Return the entries below exactly as they appear, leaving out the pictures.

INPUT DATA Start Marker

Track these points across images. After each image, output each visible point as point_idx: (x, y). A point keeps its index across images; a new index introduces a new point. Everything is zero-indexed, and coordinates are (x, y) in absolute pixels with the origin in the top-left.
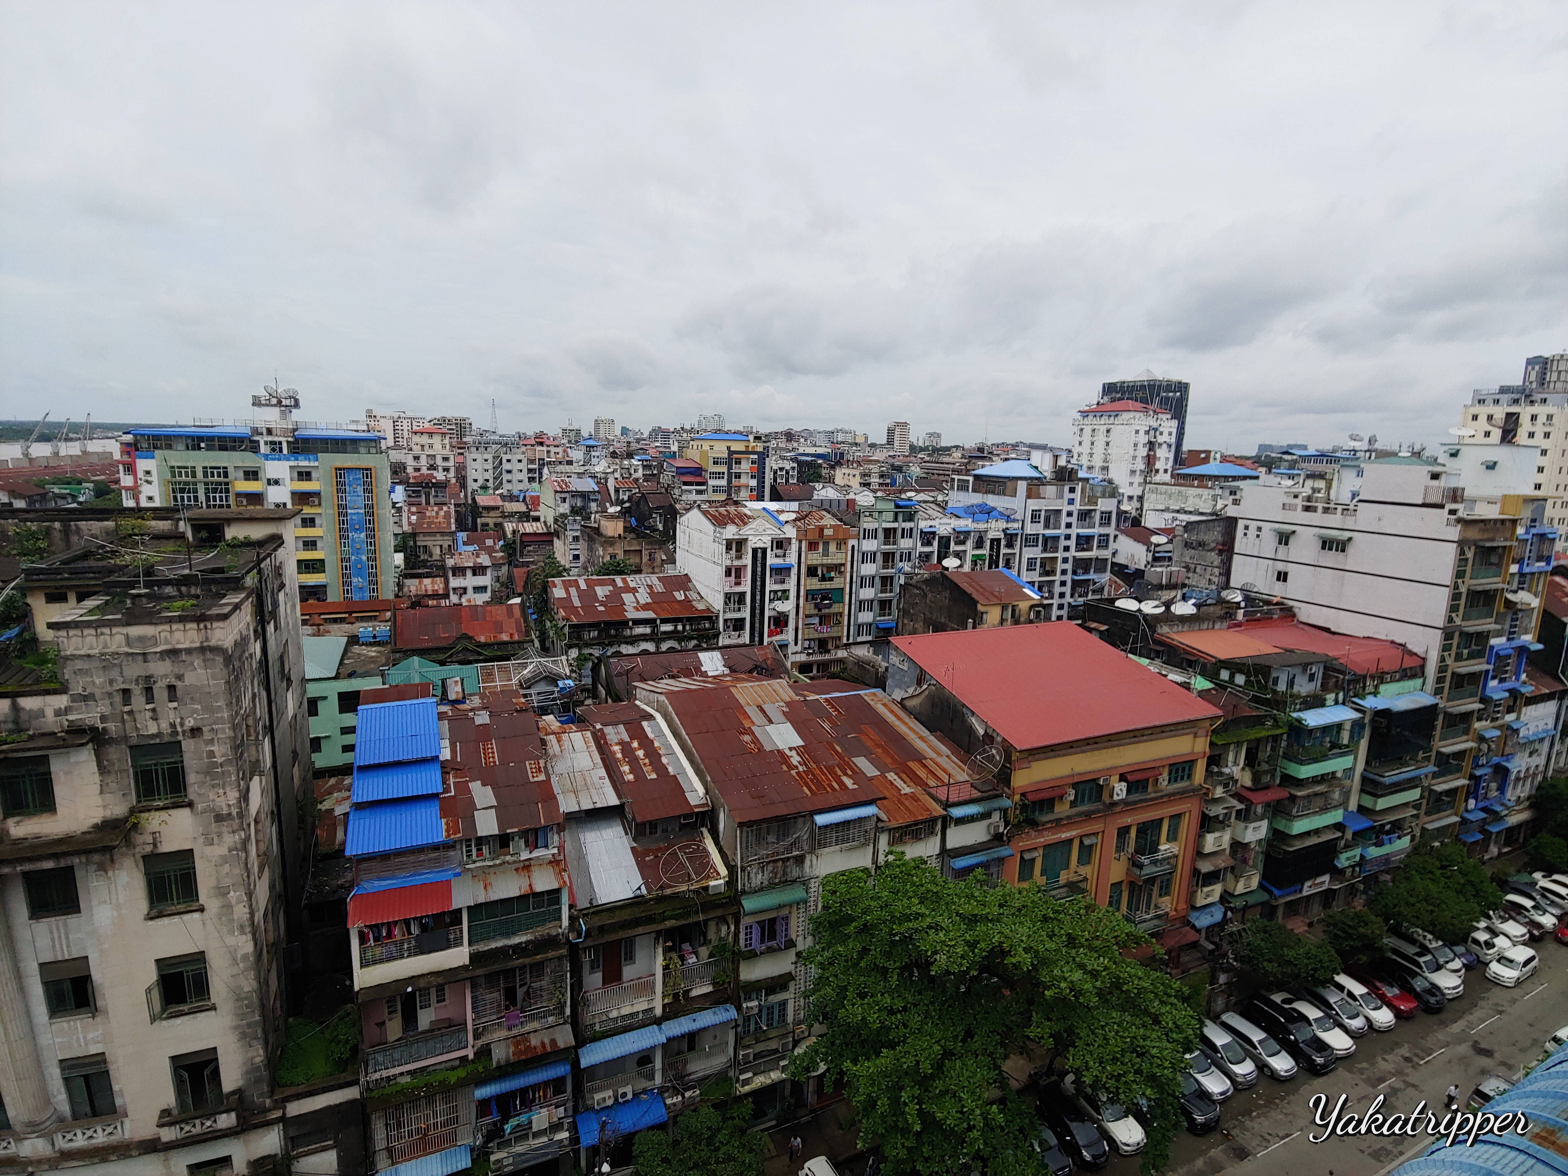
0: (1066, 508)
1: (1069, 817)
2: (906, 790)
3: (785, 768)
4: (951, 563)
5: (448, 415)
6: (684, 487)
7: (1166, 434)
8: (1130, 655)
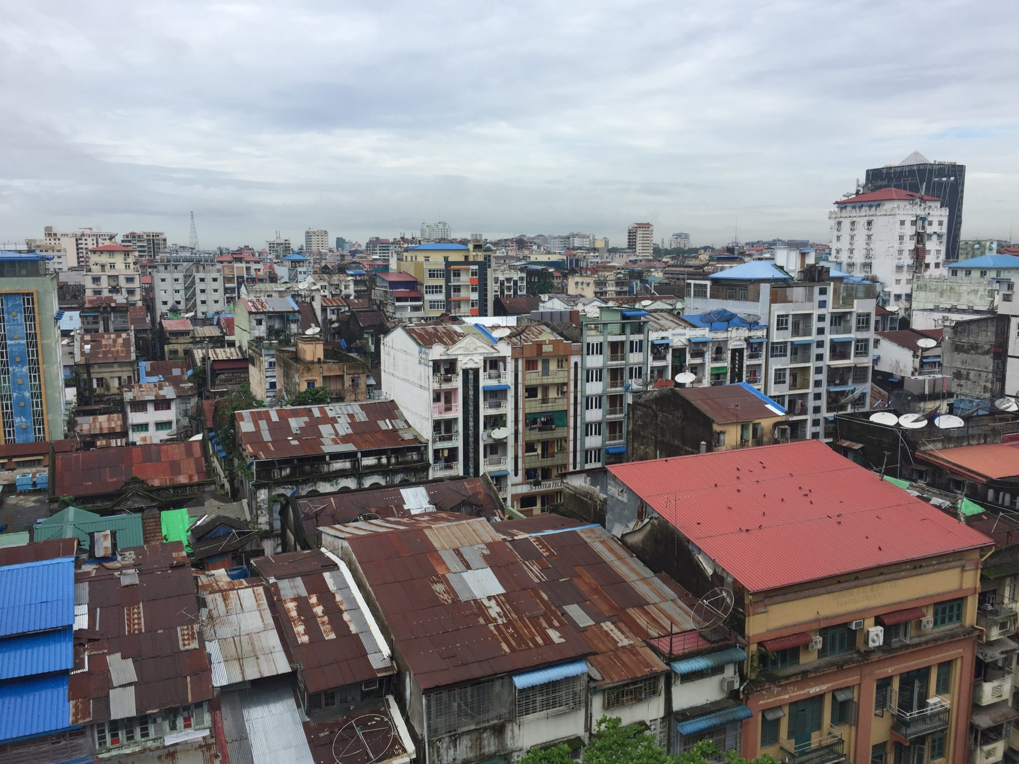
0: (817, 312)
1: (816, 669)
2: (624, 642)
3: (481, 621)
4: (686, 378)
5: (138, 231)
6: (397, 304)
7: (935, 224)
8: (886, 477)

INPUT DATA End Marker

**EXERCISE ANSWER:**
Track these points across images. After each image, output each visible point as point_idx: (x, y). A point keeps its index across images; a new index introduces a new point. Everything is zero-indexed, and coordinates are (x, y) in absolute pixels with the origin in the top-left.
0: (1066, 508)
1: (1069, 817)
2: (906, 790)
3: (785, 768)
4: (951, 563)
5: (448, 415)
6: (684, 487)
7: (1166, 434)
8: (1130, 655)
0: (817, 312)
1: (816, 669)
2: (624, 642)
3: (481, 621)
4: (686, 378)
5: (138, 231)
6: (397, 304)
7: (935, 224)
8: (886, 477)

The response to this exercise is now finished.